While Qualcomm has a headstart on bringing major heterogeneous compute features to its Snapdragon platform, Samsung has identified similar benefits and looks to be closing the gap with some features of its own.

Faster data speeds

The other major feature in Qualcomm’s Snapdragon 835 is the gigabit LTE X16 modem, which offers customers the potential of 1Gbps download and 150Mbps upload speeds, providing that their network is up to scratch. Clearly this is more of a future-proof feature than something that we’re all going to be maximizing right now, but Samsung has its own modem that matches the Snapdragon 835’s speed.
With both handsets supporting high frame rate 4K video playback, faster LTE data speeds on supported networks are becoming a must.
The Exynos 8895 offers 1Gbps down, 150Mbps upload speeds too, and goes one step further by featuring the first modem to offer 5 band carrier aggregation, up from the four band aggregation available with the 835.

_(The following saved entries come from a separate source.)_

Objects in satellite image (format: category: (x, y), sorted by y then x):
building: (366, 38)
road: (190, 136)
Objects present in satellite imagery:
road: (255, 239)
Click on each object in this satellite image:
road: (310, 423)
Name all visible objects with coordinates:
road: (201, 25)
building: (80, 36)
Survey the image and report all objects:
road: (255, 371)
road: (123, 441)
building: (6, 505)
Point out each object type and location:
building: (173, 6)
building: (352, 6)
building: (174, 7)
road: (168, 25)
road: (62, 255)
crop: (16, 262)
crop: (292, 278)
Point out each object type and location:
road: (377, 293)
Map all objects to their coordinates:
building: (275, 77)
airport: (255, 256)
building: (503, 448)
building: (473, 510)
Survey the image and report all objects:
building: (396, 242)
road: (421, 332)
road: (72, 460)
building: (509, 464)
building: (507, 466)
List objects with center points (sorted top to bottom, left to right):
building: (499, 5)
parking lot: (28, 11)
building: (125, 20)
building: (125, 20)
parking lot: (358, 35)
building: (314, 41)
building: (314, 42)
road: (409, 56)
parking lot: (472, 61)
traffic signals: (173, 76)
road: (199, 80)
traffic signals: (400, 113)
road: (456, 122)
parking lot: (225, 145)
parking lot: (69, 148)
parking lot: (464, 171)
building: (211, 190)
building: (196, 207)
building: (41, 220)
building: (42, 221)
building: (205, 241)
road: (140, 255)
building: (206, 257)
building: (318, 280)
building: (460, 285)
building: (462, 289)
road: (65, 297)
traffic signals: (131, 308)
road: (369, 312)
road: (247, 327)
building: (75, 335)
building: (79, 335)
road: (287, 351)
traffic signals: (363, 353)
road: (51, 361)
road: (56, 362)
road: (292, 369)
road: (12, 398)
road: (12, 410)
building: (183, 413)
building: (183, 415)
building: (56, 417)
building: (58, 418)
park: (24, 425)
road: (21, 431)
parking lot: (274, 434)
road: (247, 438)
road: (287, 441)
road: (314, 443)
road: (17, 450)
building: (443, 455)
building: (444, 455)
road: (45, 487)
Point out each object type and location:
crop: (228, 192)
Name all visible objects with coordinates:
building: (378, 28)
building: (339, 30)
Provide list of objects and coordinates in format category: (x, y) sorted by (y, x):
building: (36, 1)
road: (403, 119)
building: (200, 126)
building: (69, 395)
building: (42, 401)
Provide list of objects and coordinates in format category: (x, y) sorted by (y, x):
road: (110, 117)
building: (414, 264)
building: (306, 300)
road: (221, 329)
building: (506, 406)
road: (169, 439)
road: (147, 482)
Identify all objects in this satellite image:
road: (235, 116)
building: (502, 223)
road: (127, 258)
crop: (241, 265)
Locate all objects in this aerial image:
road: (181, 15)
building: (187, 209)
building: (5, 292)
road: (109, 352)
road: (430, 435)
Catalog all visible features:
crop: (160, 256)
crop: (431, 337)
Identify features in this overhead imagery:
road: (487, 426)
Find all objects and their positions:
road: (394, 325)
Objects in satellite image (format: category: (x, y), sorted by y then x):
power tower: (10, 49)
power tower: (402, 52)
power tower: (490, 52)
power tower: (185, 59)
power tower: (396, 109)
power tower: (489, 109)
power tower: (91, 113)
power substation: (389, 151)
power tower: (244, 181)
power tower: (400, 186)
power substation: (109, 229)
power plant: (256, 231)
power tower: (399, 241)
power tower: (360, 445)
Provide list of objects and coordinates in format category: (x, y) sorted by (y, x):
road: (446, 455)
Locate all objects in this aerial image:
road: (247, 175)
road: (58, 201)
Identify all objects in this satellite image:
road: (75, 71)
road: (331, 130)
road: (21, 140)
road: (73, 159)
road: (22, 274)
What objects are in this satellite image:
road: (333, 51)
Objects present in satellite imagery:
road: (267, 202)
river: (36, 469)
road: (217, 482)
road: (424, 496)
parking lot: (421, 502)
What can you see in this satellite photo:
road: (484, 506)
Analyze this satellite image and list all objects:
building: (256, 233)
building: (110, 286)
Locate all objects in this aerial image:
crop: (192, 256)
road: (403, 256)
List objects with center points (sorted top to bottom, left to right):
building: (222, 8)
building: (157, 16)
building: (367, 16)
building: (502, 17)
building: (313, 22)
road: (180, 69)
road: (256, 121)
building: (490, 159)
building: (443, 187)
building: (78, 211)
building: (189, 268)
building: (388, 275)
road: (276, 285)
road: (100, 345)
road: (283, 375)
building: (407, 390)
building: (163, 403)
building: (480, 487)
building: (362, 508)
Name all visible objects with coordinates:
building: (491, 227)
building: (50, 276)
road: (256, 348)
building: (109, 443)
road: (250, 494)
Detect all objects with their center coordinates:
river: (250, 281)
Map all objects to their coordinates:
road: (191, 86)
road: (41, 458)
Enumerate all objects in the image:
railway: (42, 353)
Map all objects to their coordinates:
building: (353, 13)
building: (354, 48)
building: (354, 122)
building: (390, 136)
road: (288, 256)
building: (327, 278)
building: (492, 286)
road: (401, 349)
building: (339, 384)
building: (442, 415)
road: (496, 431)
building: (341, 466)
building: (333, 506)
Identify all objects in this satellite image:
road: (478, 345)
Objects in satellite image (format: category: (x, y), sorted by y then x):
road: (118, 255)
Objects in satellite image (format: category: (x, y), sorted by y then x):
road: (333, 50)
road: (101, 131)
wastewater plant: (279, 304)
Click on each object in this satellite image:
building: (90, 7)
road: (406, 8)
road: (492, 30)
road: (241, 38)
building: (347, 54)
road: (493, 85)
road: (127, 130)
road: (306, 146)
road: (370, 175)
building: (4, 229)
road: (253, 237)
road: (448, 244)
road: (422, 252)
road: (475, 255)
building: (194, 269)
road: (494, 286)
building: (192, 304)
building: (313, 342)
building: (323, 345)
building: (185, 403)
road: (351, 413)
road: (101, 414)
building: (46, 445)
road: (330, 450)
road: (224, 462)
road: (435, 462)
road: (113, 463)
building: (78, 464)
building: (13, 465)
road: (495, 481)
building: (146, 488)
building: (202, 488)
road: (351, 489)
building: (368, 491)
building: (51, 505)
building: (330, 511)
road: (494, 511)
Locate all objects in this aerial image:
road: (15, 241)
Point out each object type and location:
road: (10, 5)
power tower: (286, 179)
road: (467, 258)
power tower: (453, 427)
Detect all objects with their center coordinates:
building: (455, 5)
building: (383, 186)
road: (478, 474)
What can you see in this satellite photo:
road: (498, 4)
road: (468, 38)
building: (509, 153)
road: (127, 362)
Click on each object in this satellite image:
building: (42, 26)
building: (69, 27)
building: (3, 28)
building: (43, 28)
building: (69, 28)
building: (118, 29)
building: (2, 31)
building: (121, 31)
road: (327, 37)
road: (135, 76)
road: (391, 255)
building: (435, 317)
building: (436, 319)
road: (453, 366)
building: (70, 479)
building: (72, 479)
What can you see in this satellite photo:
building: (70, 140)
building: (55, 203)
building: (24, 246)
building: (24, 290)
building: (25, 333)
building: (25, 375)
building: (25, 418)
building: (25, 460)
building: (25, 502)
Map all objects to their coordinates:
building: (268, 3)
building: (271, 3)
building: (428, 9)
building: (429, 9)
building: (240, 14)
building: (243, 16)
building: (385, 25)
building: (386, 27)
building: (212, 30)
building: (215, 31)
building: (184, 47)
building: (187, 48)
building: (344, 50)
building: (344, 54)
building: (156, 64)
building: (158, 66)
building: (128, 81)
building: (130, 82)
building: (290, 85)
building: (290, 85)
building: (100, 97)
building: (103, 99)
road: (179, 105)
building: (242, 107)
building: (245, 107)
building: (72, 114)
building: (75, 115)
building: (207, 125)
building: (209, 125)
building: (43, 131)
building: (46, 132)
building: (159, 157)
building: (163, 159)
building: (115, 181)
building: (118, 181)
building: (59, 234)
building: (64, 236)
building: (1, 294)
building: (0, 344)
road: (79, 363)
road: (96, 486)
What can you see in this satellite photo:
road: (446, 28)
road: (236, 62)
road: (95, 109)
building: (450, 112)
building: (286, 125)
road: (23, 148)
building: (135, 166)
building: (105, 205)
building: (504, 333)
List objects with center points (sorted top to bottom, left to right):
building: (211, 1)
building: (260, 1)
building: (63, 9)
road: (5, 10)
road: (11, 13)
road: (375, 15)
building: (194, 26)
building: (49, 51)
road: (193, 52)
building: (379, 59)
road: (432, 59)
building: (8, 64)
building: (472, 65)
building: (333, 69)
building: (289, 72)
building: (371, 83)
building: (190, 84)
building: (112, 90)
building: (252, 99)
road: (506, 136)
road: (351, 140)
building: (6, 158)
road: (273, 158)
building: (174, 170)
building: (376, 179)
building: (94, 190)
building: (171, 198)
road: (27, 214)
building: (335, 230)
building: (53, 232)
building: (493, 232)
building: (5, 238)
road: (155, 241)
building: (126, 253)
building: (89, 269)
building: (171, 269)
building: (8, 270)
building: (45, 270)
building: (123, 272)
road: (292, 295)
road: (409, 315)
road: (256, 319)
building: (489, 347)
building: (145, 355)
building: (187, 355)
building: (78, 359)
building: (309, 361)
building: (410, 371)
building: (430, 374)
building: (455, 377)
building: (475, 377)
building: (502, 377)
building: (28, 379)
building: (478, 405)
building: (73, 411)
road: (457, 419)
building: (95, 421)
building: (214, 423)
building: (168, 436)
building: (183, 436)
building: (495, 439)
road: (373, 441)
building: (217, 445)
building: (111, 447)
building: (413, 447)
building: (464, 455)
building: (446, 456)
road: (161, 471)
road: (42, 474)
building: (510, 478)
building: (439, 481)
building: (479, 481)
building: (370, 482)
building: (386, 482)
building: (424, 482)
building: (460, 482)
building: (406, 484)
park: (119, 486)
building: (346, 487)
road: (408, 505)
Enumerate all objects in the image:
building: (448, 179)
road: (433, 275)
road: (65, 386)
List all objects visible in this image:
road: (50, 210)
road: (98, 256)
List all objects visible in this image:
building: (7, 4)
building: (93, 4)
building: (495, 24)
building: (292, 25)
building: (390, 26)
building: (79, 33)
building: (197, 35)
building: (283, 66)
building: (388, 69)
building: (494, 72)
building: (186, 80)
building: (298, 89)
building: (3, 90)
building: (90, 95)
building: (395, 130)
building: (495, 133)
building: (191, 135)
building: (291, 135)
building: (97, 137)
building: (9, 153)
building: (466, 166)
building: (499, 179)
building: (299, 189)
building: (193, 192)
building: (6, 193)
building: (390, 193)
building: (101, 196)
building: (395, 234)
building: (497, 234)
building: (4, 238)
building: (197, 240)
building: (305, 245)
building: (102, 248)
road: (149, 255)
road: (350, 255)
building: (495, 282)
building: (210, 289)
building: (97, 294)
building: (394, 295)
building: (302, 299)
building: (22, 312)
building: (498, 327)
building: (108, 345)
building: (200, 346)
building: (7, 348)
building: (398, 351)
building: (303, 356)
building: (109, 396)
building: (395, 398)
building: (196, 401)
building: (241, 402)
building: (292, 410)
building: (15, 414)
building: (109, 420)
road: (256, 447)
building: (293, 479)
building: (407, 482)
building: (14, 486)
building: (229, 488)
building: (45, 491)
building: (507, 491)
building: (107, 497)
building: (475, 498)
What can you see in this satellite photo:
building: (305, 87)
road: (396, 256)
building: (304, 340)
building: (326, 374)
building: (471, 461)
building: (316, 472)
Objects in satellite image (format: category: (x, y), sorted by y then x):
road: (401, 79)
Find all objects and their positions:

This doesn’t necessarily mean that data speeds will be any faster on Samsung’s phone, but it suggests that performance could be slightly better maintained in congested areas and at the cell edge. Again, only providing that the LTE network has many bands available for aggregation.
The bottom line is that phones featuring both the Snapdragon 835 and Exynos 8895 are future-proofed for the rollout of faster LTE-Advanced networks in the coming years.